Hot Spot Indonesia - Malaysia

Yeo dan Siti Segeralah Bertemu, Halau Asap

| dilihat 2206

Bang Sèm

Ternyata, cerdas dan muda saja tak cukup untuk memangku jabatan Menteri. Perlu kematangan jiwa, keluasan minda, dan kearifan dalam melihat hubungan antar negara serantau.

Ini komentar saya untuk Yeo Bee Yin, yang sejak 2 Juli 2018 dilantik sebagai Menteri Energi, Ilmu Pengetahuan, Teknologi, Lingkungan dan Perubahan Iklim dalam kabinet Pakatan Harapan.

Yeo lahir 26 Mei 1983 di Gomali Estate dan dibesarkan di Batu Anam, sebelah utara Johor Bahru, boleh jadi memang cerdas.

Dia lulusan Universiti Teknologi Petronas, sarjana teknik kimia. Dia pernah bekerja di Schlumberger, perusahaan minyak dan gas Amerika Serikat, sebagai insinyur lapangan internasional untuk eksplorasi dan produksi minyak. Kemudian memperoleh gelar MPhil (Magister Filsafat) jurusan Teknik Kimia di Universiti Cambridge.
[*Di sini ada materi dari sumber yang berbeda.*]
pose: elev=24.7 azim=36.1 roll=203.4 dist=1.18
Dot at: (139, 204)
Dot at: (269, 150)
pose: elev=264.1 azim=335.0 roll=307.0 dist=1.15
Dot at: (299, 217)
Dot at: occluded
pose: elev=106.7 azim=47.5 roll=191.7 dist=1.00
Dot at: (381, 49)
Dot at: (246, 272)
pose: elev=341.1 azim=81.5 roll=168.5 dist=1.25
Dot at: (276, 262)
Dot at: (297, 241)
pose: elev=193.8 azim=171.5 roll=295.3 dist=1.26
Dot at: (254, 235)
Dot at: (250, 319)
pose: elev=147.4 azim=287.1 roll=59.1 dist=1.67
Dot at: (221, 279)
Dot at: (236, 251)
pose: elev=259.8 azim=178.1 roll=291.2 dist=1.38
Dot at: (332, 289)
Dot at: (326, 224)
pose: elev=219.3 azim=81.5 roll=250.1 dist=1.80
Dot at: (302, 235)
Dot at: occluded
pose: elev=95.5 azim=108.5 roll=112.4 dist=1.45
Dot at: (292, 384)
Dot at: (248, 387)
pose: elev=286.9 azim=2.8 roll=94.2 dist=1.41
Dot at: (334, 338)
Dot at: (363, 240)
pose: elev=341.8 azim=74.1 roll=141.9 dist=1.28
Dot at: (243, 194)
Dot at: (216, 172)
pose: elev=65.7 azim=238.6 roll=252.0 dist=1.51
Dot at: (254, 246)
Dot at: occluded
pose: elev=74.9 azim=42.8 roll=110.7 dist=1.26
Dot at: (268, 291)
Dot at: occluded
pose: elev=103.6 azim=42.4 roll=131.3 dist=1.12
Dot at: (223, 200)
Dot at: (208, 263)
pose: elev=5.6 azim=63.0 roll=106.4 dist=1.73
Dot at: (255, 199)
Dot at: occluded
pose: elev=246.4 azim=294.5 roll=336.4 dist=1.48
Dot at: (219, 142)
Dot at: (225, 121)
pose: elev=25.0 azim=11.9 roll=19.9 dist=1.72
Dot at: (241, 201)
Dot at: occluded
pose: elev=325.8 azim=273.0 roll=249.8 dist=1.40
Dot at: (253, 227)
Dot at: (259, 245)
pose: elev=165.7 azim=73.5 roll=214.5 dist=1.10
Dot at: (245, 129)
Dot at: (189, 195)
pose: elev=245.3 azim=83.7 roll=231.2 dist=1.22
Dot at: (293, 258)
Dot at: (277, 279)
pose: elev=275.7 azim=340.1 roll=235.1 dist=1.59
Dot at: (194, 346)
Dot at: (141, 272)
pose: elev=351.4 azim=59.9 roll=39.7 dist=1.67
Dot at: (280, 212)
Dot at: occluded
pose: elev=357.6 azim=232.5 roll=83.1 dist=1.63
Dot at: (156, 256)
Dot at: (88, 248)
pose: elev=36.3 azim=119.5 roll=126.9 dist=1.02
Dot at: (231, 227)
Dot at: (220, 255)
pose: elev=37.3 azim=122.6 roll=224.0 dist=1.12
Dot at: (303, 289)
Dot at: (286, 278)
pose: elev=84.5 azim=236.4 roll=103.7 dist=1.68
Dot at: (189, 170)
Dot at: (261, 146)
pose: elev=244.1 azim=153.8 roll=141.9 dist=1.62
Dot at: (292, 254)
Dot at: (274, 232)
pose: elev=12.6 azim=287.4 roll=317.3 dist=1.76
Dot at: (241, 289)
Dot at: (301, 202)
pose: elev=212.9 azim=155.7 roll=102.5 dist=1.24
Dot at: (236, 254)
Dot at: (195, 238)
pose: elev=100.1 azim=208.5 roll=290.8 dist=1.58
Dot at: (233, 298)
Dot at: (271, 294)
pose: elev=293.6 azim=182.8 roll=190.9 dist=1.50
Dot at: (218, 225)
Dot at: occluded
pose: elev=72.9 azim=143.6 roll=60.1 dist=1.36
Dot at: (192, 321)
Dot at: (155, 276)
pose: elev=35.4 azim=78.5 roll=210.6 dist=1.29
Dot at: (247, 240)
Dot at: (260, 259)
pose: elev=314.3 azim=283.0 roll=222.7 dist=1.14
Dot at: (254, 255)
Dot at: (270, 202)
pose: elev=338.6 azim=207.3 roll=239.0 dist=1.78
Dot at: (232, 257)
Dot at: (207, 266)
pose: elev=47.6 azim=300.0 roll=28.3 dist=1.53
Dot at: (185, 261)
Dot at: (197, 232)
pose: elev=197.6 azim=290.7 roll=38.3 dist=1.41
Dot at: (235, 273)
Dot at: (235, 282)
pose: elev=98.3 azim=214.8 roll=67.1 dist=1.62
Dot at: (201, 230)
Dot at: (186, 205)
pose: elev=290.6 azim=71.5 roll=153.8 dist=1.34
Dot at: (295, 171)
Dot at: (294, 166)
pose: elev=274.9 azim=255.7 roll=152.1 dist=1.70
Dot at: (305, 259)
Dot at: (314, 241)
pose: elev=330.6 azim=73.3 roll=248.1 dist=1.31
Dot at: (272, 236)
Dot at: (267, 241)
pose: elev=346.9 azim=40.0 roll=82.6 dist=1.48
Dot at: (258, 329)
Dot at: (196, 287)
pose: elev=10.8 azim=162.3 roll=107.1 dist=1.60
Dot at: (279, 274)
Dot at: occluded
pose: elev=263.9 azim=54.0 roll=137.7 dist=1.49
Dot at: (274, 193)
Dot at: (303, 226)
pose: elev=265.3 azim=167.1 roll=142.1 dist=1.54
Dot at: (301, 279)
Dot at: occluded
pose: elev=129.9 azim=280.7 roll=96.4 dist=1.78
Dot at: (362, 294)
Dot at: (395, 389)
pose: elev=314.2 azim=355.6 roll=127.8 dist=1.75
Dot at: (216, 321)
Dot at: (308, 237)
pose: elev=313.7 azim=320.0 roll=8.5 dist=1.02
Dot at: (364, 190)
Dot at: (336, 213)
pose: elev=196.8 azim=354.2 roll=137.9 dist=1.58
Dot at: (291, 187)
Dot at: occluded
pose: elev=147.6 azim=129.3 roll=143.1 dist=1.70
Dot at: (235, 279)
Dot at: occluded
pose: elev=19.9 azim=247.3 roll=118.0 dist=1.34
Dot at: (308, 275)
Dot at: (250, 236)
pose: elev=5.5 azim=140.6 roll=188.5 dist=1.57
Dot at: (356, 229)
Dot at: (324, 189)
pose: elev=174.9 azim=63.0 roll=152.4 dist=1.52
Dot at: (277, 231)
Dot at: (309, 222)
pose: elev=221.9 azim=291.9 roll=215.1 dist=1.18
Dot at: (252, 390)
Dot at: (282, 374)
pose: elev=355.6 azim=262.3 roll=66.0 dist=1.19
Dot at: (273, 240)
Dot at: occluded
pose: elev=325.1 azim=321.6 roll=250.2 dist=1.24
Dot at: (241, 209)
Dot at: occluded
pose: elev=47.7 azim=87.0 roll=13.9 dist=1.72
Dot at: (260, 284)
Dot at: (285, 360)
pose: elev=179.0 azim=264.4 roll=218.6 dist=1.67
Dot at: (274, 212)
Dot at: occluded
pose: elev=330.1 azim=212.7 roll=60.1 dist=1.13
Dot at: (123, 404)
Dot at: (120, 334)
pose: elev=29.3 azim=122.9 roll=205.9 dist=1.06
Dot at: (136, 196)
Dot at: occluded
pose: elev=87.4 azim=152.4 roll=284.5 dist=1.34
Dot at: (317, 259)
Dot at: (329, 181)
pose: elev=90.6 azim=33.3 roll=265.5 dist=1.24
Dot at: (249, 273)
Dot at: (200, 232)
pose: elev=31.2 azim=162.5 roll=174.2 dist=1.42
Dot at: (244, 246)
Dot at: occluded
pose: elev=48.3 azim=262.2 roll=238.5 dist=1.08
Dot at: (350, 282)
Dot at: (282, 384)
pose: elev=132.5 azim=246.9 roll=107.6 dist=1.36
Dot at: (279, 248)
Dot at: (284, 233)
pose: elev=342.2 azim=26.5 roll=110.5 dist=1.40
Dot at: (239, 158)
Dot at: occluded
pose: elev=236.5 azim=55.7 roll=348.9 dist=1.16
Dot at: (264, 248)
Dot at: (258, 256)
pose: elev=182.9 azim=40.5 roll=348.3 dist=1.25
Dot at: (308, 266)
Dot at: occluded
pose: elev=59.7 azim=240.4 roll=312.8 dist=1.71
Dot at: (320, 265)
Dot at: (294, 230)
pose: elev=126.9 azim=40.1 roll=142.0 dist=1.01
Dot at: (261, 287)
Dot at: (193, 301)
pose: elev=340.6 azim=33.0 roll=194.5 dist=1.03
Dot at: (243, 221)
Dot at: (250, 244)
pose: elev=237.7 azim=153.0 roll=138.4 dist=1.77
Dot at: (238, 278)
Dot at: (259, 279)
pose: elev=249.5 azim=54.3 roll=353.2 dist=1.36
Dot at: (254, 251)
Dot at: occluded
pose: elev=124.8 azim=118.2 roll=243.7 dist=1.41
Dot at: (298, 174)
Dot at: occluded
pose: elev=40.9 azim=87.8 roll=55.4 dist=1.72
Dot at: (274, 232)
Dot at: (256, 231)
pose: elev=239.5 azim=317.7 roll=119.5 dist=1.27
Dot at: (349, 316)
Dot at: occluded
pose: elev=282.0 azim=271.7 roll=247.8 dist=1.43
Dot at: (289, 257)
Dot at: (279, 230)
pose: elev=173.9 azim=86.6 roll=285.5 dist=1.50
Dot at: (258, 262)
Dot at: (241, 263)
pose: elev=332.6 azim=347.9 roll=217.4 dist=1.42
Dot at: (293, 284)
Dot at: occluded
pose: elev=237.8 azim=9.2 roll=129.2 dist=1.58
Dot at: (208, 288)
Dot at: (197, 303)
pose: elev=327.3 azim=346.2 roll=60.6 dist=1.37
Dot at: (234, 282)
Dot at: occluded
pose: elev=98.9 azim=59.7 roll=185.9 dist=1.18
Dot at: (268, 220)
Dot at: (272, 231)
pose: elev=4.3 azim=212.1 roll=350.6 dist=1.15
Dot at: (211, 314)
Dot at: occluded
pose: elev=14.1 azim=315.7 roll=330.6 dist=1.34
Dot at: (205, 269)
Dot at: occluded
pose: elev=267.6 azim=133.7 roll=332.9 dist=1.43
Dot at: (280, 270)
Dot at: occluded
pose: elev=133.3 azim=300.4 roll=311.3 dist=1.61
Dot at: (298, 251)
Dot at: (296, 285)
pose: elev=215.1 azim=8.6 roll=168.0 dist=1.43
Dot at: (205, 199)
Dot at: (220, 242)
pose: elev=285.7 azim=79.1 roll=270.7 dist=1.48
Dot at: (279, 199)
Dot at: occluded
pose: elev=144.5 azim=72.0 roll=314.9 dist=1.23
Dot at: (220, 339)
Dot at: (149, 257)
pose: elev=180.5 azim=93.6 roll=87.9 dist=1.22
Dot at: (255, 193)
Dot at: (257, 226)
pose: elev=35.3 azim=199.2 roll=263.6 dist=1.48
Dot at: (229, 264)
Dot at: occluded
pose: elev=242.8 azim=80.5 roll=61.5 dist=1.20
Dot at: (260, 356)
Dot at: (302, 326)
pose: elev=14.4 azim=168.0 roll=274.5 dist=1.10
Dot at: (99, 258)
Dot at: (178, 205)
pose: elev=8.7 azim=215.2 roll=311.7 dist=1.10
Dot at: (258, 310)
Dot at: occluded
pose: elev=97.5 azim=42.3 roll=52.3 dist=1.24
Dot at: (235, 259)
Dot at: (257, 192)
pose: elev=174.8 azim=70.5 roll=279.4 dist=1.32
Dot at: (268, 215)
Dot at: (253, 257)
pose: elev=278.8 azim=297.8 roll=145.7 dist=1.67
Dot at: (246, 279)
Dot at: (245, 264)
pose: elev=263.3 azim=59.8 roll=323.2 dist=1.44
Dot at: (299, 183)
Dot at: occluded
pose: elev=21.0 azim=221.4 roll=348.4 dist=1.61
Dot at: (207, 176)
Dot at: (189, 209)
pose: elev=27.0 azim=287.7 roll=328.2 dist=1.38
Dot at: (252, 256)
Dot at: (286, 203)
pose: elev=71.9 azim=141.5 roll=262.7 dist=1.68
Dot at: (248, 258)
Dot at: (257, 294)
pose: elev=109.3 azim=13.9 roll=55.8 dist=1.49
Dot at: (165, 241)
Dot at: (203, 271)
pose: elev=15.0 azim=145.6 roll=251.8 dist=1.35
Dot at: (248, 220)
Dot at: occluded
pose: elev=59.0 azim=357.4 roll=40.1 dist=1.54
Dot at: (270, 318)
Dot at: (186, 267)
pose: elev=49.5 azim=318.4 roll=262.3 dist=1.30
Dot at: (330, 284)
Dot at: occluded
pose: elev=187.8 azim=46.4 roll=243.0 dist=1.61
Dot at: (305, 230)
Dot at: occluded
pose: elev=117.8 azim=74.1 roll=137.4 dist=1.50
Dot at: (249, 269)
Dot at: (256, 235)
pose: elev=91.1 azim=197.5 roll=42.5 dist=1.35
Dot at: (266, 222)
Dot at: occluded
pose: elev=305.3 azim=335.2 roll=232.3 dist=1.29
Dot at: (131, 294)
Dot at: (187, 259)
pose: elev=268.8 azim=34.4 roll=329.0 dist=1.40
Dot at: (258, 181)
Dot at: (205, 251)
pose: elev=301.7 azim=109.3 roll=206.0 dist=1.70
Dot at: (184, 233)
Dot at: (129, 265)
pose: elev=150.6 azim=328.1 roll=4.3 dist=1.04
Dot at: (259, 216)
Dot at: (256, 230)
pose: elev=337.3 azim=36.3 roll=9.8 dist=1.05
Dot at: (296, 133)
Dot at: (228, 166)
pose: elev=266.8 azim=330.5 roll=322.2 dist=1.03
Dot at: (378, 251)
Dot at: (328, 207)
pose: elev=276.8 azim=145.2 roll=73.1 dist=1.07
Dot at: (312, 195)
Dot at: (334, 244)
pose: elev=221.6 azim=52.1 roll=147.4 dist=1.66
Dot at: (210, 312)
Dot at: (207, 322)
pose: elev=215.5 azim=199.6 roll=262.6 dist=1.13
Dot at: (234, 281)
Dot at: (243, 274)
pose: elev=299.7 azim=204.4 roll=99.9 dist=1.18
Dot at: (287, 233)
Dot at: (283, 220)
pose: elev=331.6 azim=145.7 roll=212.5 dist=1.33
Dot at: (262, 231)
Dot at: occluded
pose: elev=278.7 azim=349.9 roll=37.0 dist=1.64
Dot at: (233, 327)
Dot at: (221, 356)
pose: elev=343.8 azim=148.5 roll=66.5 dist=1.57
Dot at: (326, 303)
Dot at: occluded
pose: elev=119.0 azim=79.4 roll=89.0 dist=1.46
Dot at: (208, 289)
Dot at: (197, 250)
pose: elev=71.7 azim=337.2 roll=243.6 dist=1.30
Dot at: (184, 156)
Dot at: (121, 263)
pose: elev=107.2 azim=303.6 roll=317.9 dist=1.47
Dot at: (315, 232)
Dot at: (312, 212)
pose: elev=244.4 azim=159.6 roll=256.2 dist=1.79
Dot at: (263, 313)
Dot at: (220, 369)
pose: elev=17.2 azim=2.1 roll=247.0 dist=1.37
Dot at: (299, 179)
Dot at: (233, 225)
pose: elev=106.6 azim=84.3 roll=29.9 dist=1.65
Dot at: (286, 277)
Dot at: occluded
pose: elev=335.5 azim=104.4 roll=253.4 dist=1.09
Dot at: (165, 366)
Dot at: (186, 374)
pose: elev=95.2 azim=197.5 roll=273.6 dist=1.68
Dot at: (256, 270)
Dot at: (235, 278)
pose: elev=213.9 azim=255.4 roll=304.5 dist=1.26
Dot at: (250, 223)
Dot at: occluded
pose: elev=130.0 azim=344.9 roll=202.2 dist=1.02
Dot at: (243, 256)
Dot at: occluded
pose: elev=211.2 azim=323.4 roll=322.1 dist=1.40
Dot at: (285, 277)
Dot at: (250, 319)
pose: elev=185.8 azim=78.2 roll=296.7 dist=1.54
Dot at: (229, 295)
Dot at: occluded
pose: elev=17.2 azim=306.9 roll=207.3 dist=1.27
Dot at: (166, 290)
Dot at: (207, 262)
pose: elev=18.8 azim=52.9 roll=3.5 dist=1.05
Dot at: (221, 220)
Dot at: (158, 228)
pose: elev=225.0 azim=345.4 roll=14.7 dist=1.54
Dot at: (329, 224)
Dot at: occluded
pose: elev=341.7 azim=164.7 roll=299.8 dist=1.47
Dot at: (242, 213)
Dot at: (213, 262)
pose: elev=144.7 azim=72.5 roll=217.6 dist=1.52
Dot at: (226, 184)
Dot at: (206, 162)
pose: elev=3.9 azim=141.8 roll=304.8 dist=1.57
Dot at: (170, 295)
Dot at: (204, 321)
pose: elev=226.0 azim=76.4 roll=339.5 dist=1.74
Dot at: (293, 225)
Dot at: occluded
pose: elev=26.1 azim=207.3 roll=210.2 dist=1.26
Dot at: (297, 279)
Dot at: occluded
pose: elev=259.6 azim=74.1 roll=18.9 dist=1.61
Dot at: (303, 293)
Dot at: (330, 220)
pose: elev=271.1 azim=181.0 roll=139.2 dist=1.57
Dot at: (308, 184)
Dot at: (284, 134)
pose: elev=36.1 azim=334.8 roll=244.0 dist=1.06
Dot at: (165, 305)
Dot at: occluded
Tapi jam terbang politiknya belum cukup membuatnya matang.  Yeo terjun ke dunia politik lewat Partai Aksi Demokratik (DAP) yang didirikan Lim Kit Siang pada usia 29 tahun, bertarung di Damansara Utama (5 Mei 2013) yang menjadikannya anggota termuda di Dewan Undangan Negeri ( baca: DPRD) Negara Bagian Selangor.

Di DAP dia menjabat Asisten Sekretaris Publisitas Nasional, dan dalam Pilihan Raya Umum 14, 9 Mei 2018 terpilih sebagai anggota parlemen dari daerah pemilihan Bakri, Johor Bahru. Di Pakatan Harapan dia menjabat Wakil Ketua Pemuda.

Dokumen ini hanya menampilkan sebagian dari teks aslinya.